On 27 May, following the execution, Reynold’s News commented:
“Millions will continue to doubt that a guilty man has been hanged at all; and the future historian of the Fenian panic may declare that Michael Barrett was sacrificed to the exigencies of the police, and the vindication of the good Tory principle, that there is nothing like blood.”
Barrett’s execution was the last public hanging to take place in England. Until their transfer to the City of London Cemetery, Michael Barrett’s remains lay for 35 years in a lime grave inside the walls of Newgate Prison. When the prison was demolished in 1903 it was taken to its present resting place. Today the grave is a place of Irish pilgrimage and is marked by a small plaque.
After the explosion the Prime Minister Benjamin Disraeli advocated the suspension of the Habeas Corpus Act in Britain, as was already the case in Ireland. Greater security measures were quickly introduced. Thousands of special constables were enrolled to aid the police and at Scotland Yard a special secret service department was established to meet the Fenian threat.
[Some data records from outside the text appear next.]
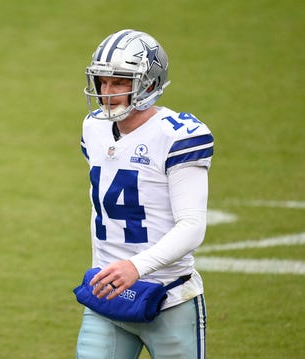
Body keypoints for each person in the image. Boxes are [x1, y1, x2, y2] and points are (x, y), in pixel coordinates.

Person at [76, 29, 213, 359]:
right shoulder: (93, 127)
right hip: (106, 294)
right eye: (103, 82)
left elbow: (192, 226)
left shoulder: (176, 137)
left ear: (149, 83)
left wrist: (136, 267)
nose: (108, 93)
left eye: (120, 82)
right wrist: (118, 269)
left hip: (168, 299)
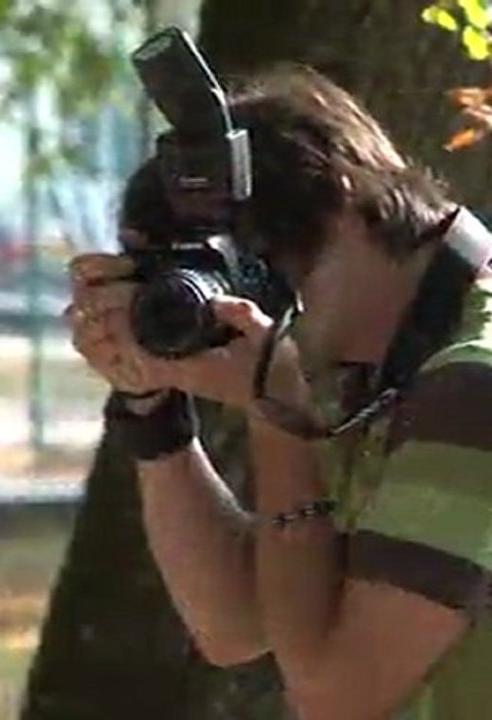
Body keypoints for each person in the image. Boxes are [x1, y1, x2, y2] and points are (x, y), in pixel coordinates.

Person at [67, 65, 492, 719]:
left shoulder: (472, 382)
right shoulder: (382, 368)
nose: (247, 298)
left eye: (260, 262)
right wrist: (152, 410)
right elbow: (237, 622)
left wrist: (278, 418)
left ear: (347, 195)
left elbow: (337, 693)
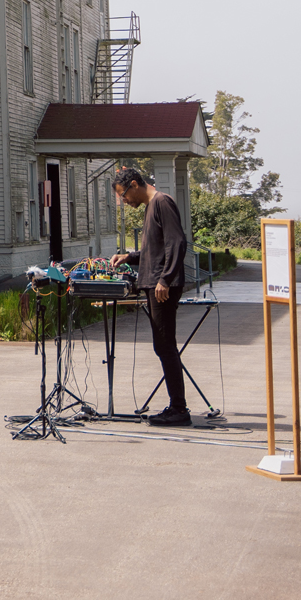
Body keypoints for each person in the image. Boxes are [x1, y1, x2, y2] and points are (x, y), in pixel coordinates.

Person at [113, 166, 191, 427]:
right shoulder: (151, 207)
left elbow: (177, 243)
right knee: (163, 346)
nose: (124, 201)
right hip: (155, 284)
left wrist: (165, 279)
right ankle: (176, 406)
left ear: (134, 184)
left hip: (162, 287)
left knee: (166, 346)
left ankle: (179, 409)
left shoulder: (162, 202)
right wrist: (130, 257)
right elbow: (154, 250)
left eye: (123, 195)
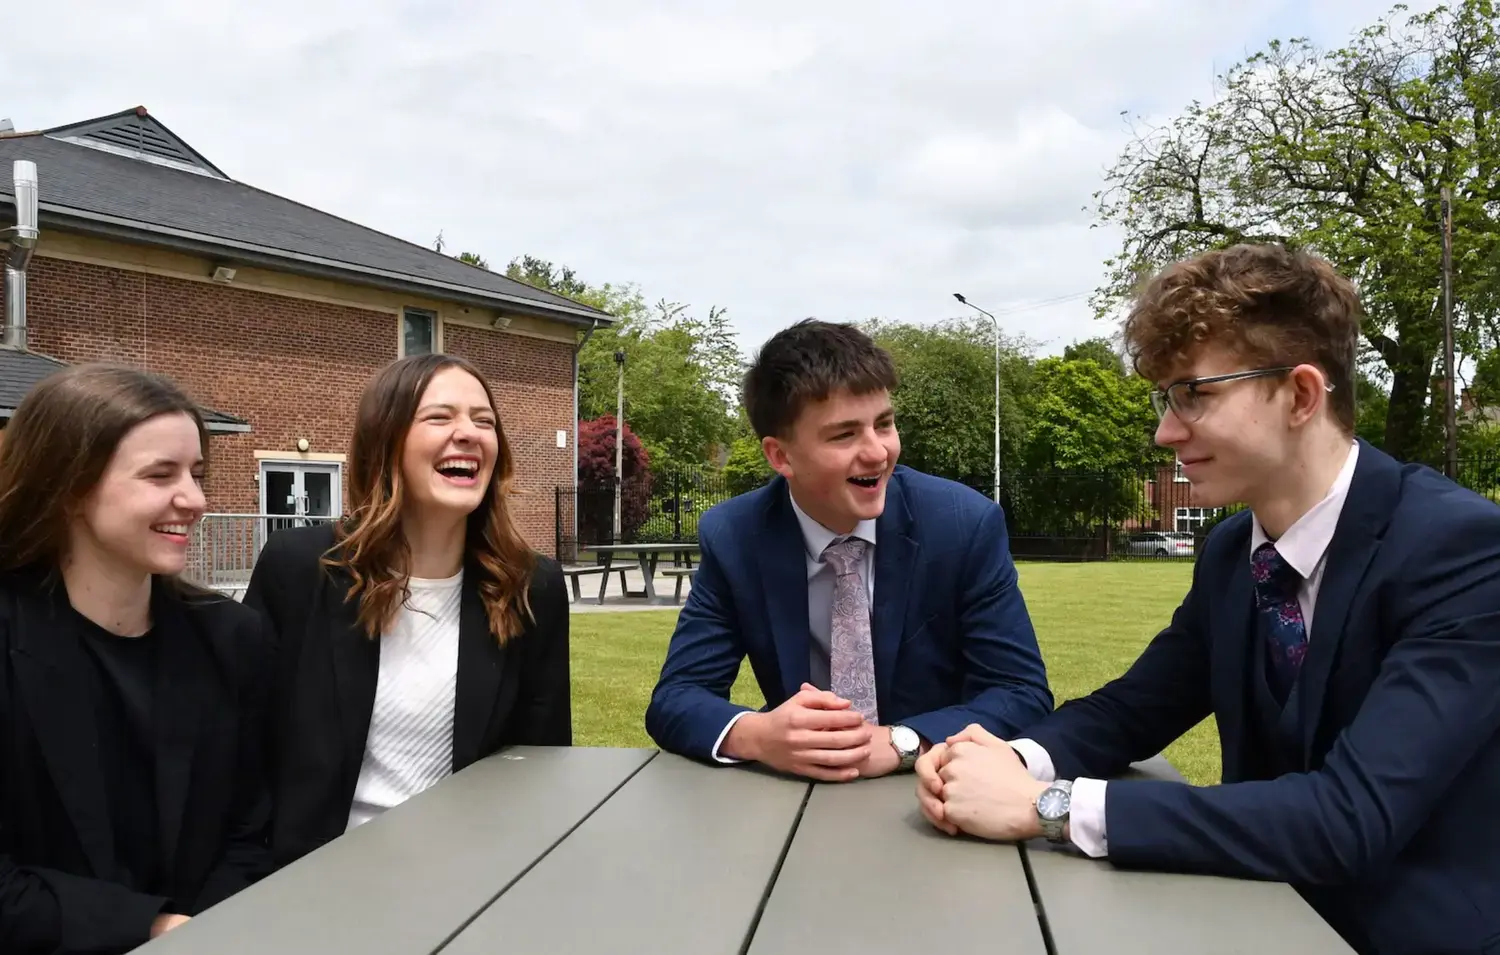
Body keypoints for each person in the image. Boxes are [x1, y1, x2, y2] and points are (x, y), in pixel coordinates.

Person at [915, 244, 1500, 955]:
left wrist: (1051, 807)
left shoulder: (1463, 550)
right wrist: (1018, 757)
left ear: (1301, 395)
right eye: (1166, 398)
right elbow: (1134, 708)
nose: (1165, 430)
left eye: (1194, 394)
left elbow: (1351, 818)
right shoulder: (1231, 553)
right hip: (1246, 916)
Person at [645, 319, 1052, 781]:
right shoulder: (735, 535)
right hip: (796, 799)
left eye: (884, 423)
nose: (878, 452)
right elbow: (677, 696)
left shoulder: (962, 524)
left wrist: (903, 741)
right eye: (844, 435)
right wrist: (759, 735)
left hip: (938, 790)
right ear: (781, 457)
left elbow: (1020, 692)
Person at [245, 353, 570, 869]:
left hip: (469, 877)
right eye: (439, 417)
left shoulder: (532, 586)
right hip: (315, 878)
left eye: (483, 421)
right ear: (386, 441)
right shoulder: (301, 568)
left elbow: (543, 763)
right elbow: (244, 752)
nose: (468, 433)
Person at [0, 364, 273, 954]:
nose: (195, 500)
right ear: (70, 487)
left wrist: (205, 933)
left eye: (197, 474)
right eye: (160, 475)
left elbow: (253, 830)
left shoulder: (231, 639)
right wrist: (150, 930)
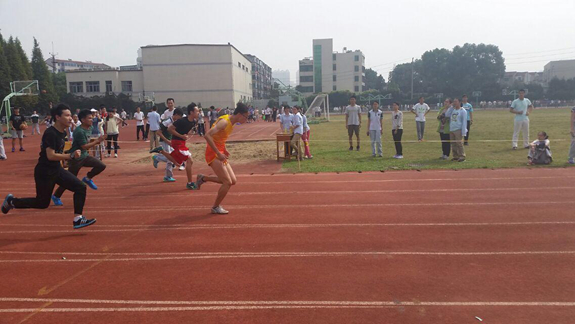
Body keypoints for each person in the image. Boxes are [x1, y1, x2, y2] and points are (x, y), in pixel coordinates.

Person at [2, 104, 96, 229]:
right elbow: (50, 155)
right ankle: (11, 201)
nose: (70, 118)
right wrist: (70, 156)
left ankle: (78, 219)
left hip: (56, 169)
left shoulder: (62, 132)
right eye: (67, 115)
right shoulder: (51, 133)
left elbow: (57, 154)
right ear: (57, 117)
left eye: (70, 115)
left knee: (80, 187)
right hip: (45, 171)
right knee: (42, 203)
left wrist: (70, 155)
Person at [195, 103, 250, 214]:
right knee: (227, 182)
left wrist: (224, 150)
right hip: (213, 153)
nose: (247, 119)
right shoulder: (224, 122)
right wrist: (218, 153)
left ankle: (203, 178)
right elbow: (207, 135)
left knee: (232, 181)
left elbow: (219, 138)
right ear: (239, 114)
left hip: (219, 152)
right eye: (246, 117)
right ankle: (215, 207)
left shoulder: (232, 123)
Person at [52, 110, 107, 206]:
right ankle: (56, 195)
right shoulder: (79, 131)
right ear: (83, 120)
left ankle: (88, 178)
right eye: (89, 118)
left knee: (101, 165)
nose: (92, 119)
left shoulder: (89, 128)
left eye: (92, 117)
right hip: (76, 159)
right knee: (69, 180)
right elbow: (84, 146)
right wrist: (98, 141)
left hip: (84, 156)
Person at [151, 103, 200, 190]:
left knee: (177, 163)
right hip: (177, 142)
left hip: (181, 142)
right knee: (190, 160)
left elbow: (183, 131)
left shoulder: (192, 122)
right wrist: (181, 136)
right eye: (197, 111)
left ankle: (161, 151)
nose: (198, 112)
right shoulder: (182, 121)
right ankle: (189, 183)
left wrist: (185, 135)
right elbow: (170, 129)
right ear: (191, 112)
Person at [152, 108, 184, 182]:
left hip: (169, 142)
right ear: (176, 115)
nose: (180, 119)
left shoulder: (174, 122)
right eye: (179, 117)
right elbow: (158, 132)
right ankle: (157, 158)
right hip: (164, 142)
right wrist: (167, 141)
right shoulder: (167, 122)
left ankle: (167, 175)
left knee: (173, 156)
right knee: (170, 158)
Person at [445, 98, 468, 162]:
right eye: (454, 102)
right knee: (453, 144)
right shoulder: (453, 110)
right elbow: (447, 114)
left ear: (459, 102)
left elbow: (464, 122)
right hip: (452, 129)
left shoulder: (462, 111)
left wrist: (463, 132)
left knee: (459, 143)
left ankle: (462, 156)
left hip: (458, 129)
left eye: (456, 101)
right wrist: (451, 107)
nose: (455, 103)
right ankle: (455, 156)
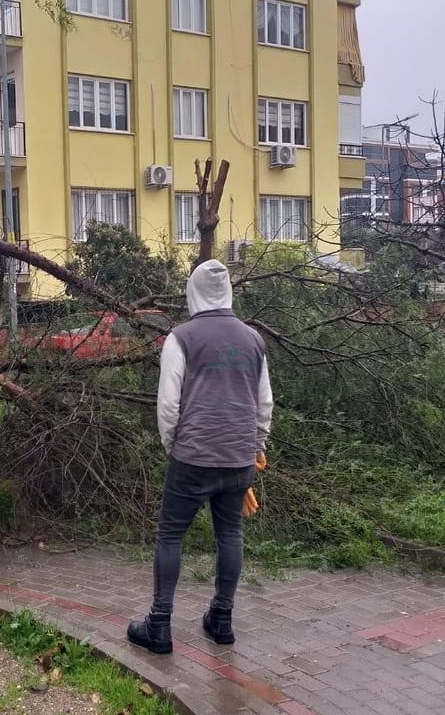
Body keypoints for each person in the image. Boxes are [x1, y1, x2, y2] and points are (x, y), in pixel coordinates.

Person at [127, 259, 273, 654]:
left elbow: (168, 404)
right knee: (230, 534)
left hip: (192, 456)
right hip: (239, 457)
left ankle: (159, 625)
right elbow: (264, 403)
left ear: (192, 292)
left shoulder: (182, 337)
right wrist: (254, 445)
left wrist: (173, 445)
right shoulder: (253, 339)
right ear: (227, 293)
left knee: (171, 534)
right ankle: (221, 619)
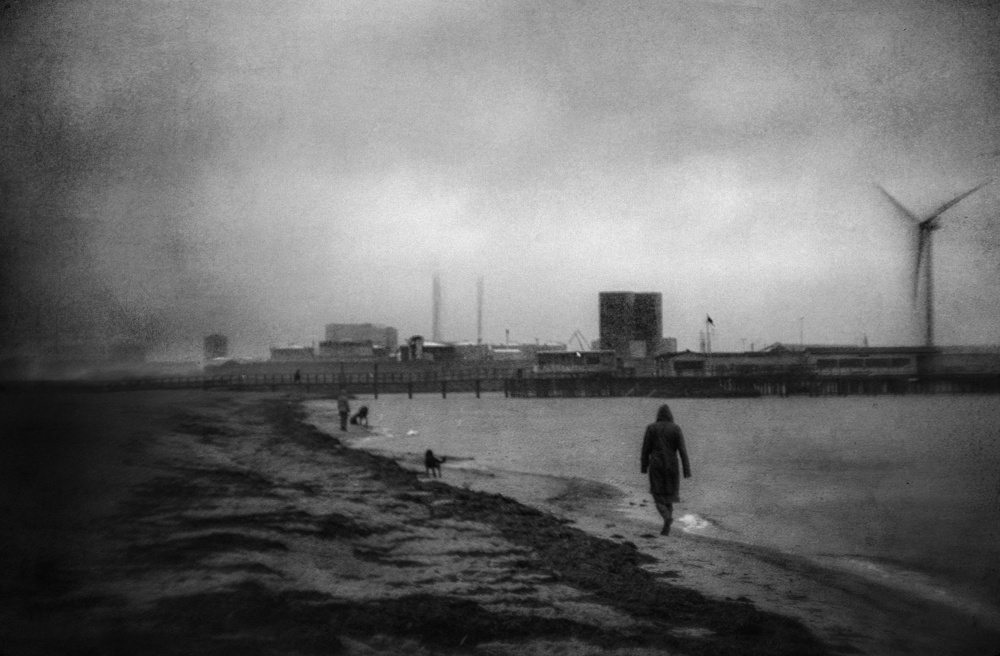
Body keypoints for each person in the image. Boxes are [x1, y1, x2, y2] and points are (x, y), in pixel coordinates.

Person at [640, 404, 692, 536]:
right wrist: (686, 470)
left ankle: (667, 518)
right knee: (669, 496)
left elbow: (645, 449)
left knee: (657, 495)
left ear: (658, 415)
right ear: (670, 415)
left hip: (656, 464)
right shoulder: (676, 428)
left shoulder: (651, 428)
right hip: (672, 465)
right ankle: (667, 523)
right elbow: (683, 450)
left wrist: (644, 467)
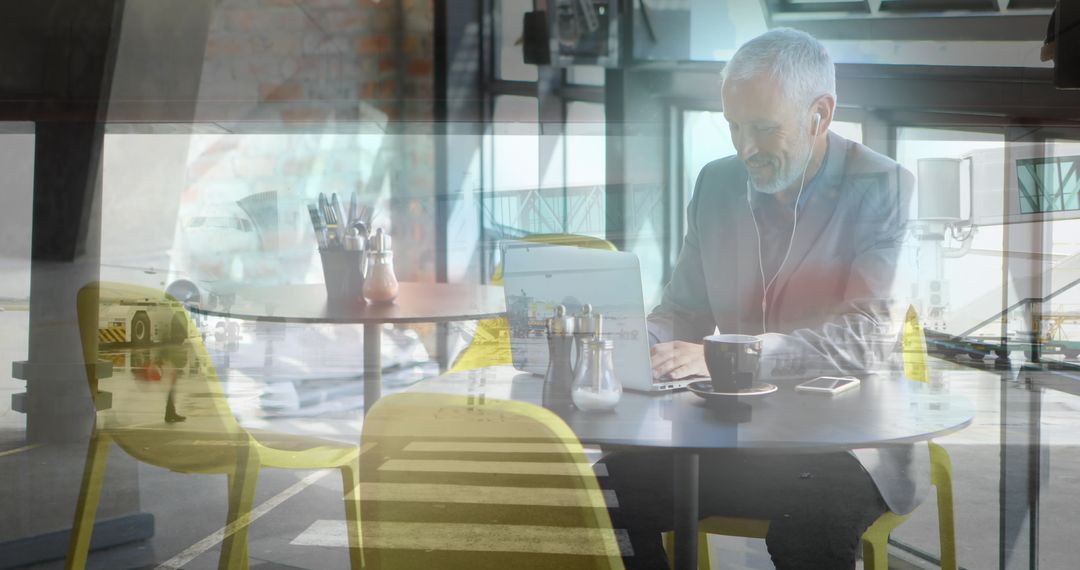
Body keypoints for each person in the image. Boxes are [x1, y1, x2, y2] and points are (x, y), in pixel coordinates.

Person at [600, 28, 918, 569]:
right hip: (727, 434)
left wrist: (728, 351)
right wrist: (630, 343)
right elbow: (683, 307)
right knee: (603, 495)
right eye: (733, 126)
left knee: (806, 527)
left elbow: (866, 340)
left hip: (844, 445)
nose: (746, 148)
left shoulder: (883, 187)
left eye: (764, 128)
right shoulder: (716, 183)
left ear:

Although a number of people were arrested and brought to trial, Michael Barrett was the only one to receive the death sentence.
Within days of the explosion, the Liberal leader, William Ewart Gladstone, then in opposition, announced his concern about Irish grievances and said that it was the duty of the British people to remove them. Later, he said that it was the Fenian action at Clerkenwell that turned his mind towards Home Rule. When Gladstone discovered at Hawarden later that year that Queen Victoria had invited him to form a government he famously stated, “my mission is to pacify Ireland.”
He can hardly have imagined that the task would take another 150 years or so.